Dans cette perspective, la logique d’évaluation monétaire des externalités à des fins d’internalisation à la sphère marchande n’a plus de sens. Les seuls coûts qui comptent sont ceux liés à la préservation ou la restauration des capitaux humains et naturels (Rambaud, 2022). On comprend donc que ce qui est primordial, dans une logique de soutenabilité forte, est d’identifier les impacts de l’activité des entreprises sur les capitaux extra-financier. C’est précisément l’objet d’une analyse en double matérialité…
La double matérialité
Le concept de matérialité est issu du secteur de la finance. Il désigne toute information comptable susceptible d’influencer les processus décisionnels. Sa transposition à l’extra-financier a notamment été le fait de la Global Reporting Initiative, en 2006. L’objectif était de demander aux organisations d’identifier les éléments sociaux et environnementaux les plus pertinents au regard de leurs activités respectives.
La matérialité financière
L’analyse en simple matérialité est également qualifiée de « matérialité financière ». Elle vise à identifier les risques et opportunités, pour l’entreprise, associés à des modifications de l’environnement naturel et/ou social. Sera qualifié de « matérielle » toute atteinte au capital naturel ou humain susceptible d’avoir des conséquences sur la performance financière de l’entreprise. Par exemple, le réchauffement climatique peut induire des surcouts de climatisation de salles de serveurs qui doivent être maintenus à température constante. Il peut également provoquer des phénomènes météorologiques extrêmes (tempêtes, inondations, etc.) susceptible de renchérir le coût des assurances. Une pression managériale trop importante peut générer des RPS (risques psycho-sociaux) qui auront un coût pour l’entreprise. Symétriquement, la nécessité de recourir à des énergies renouvelables, type panneaux photovoltaïques, peut être une opportunité pour une SS2I (société de service en informatique) qui développe des logiciels optimisant l’efficience du parc photovoltaïque. Par contre, une perte de biodiversité n’est, a priori, pas « matérielle » pour cette même SS2I, au sens où elle ne génère ni risque, ni opportunité financière. On qualifie cette vision d’ « ouside-in », c’est-à-dire, de l’environnement externe sur l’entreprise.
La matérialité d’impact
La matérialité d’impact vise à inverser la logique en s’intéressant à la vision « inside-out » : identifier l’ensemble des impacts, positifs et négatifs, de l’activité de l’entreprise sur son environnement naturel et social. L’objectif est de demander aux entreprises d’intégrer dans le rapport extra-financier ces informations. Ces dernières sont pertinentes, donc « matérielles », pour les parties prenantes non-financières, porteuses d’attentes sociales et/ou environnementales. Ces informations sur les impacts de l’activité de l’entreprise échappent à la matérialité financière car elles n’affectent pas la performance économique, donc n’intéressent pas les financeurs de l’entreprise. Elles n’en sont pas moins essentielles lorsqu’il s’agit d’appréhender une performance « globale » (financière et extra-financière). Ici, la perte de biodiversité induite par la déforestation préalable à la construction des infrastructures physiques hébergeant des serveurs cloud échappe à la matérialité financière (car elle n’affecte pas le résultat financier), mais pas à la matérialité d’impact (car elle a un impact sur l’environnement naturel).

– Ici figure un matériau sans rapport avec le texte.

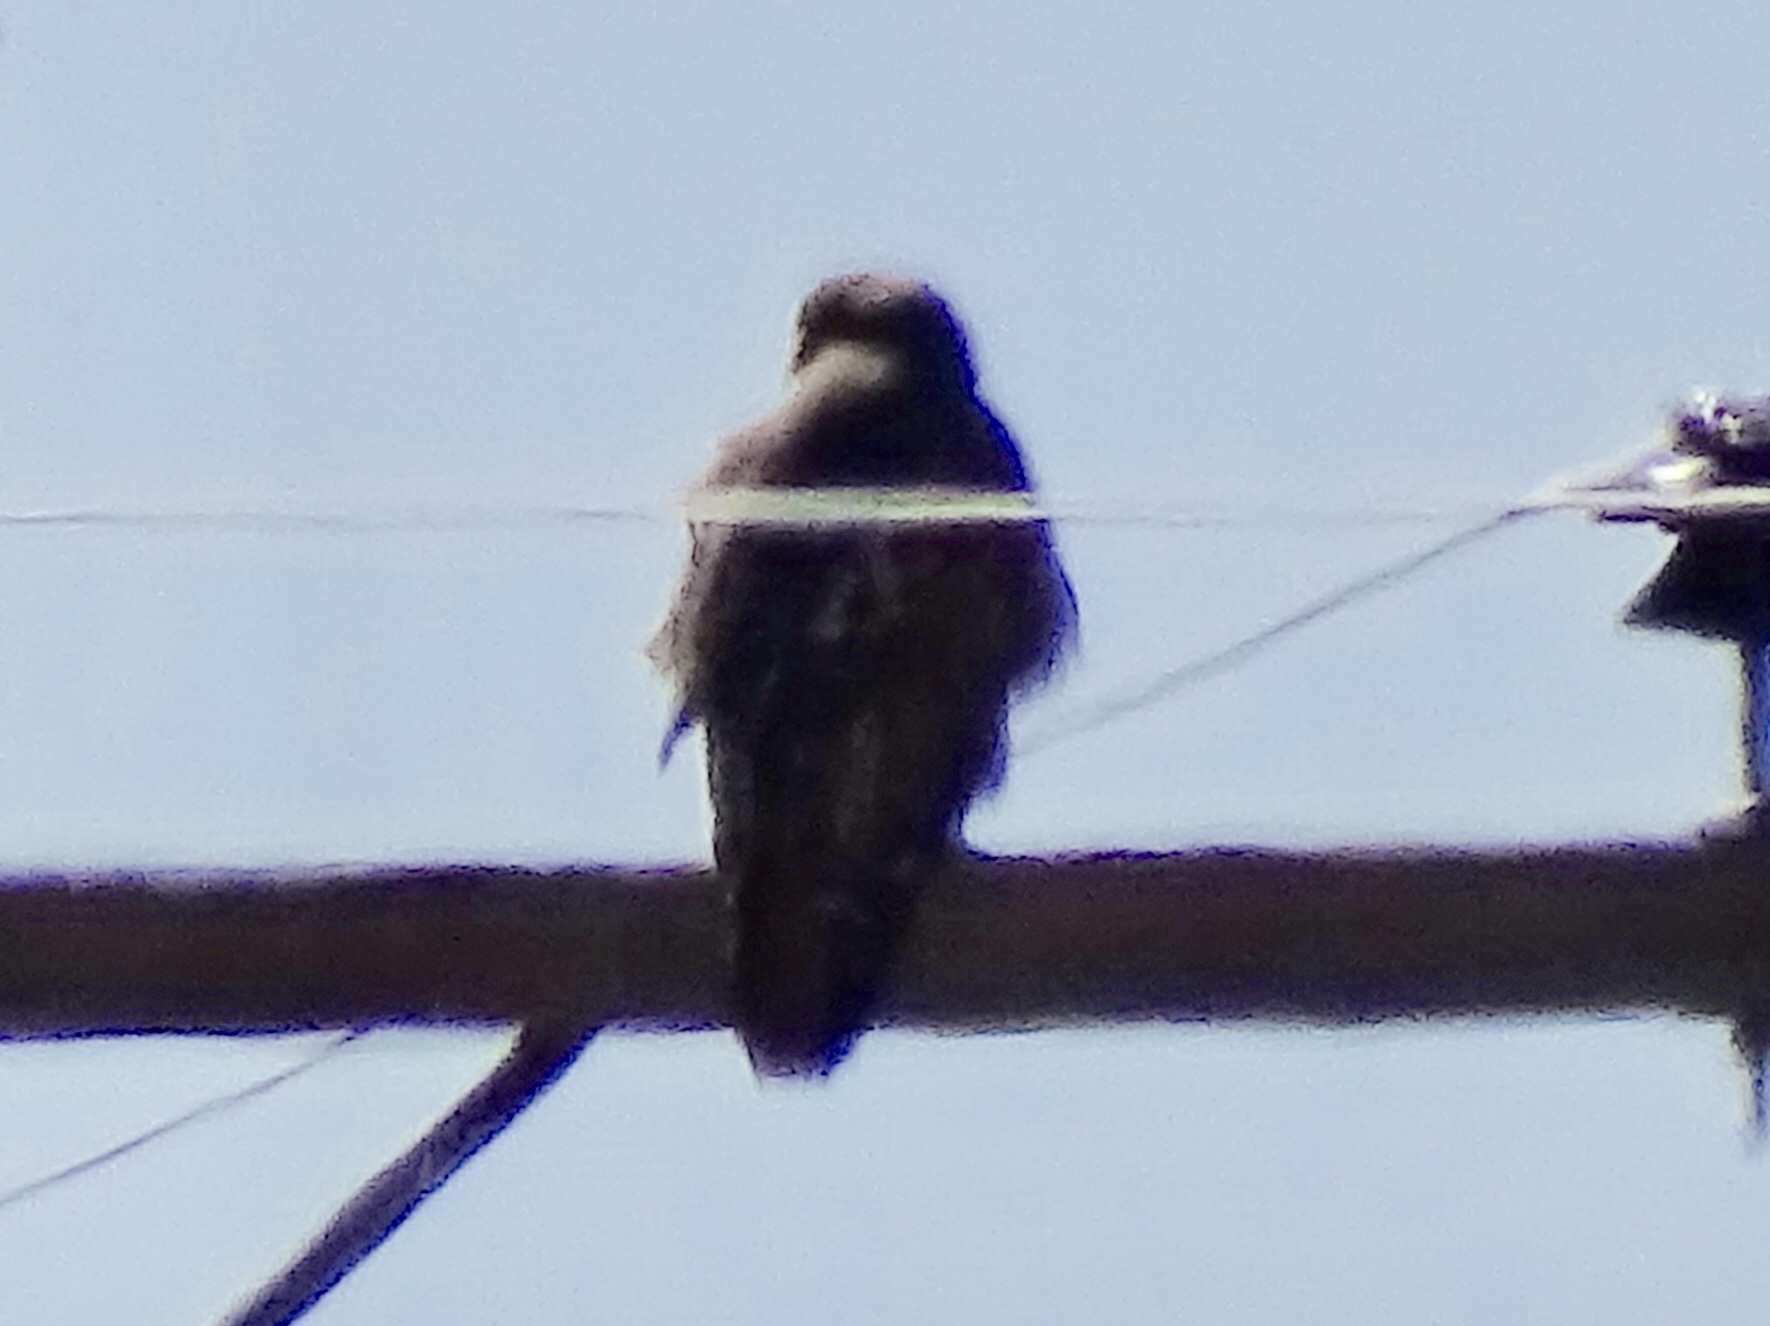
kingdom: Animalia
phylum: Chordata
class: Aves
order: Accipitriformes
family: Accipitridae
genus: Buteo
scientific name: Buteo jamaicensis
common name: Red-tailed hawk
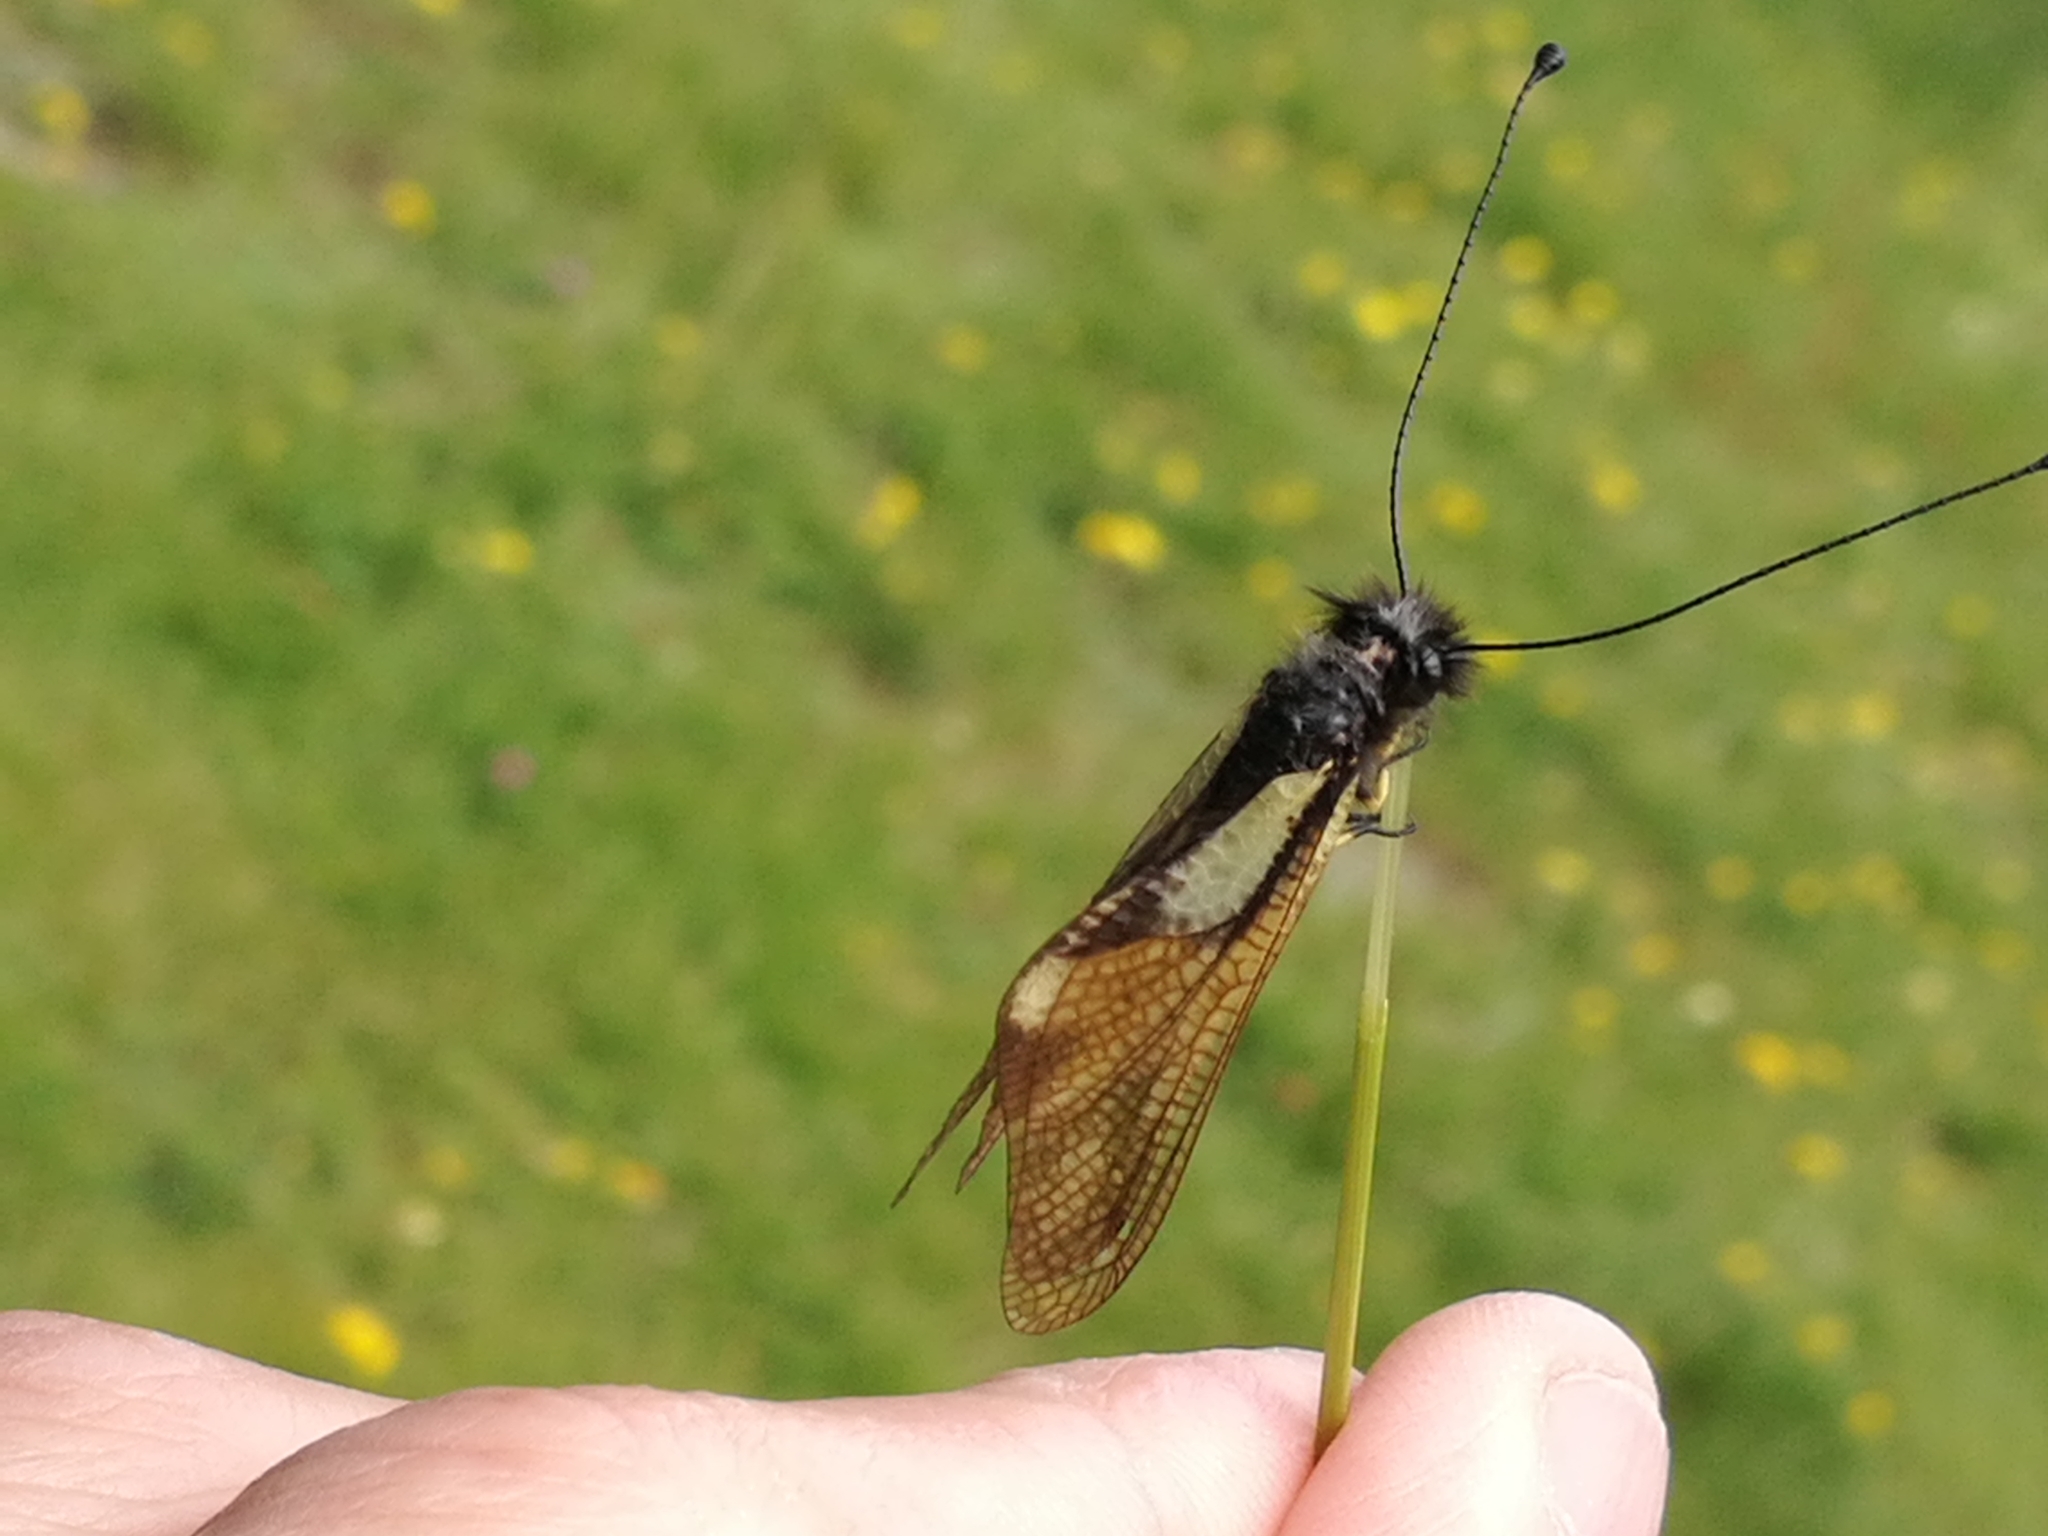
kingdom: Animalia
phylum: Arthropoda
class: Insecta
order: Neuroptera
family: Ascalaphidae
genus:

L’analyse en double matérialité est donc une condition nécessaire, sinon suffisante, à une logique de soutenabilité forte.
Des effets possibles de la CSRD
Les effets espérés de la CSRD
Un effet performatif sur le modèle d’affaire (réduction de l’asymétrie d’information)
Les outils de gestion ont une dimension performative certaine au sens où ils font advenir un mode de gestion particulier de l’entreprise (J. Gond et al., 2016). Une matérialité d’impact qui réduit l’asymétrie d’information (Akerlof, 1970) entre la direction de l’entreprise et l’ensemble des parties prenantes (et non plus les seuls actionnaires) induit une gestion plus responsable.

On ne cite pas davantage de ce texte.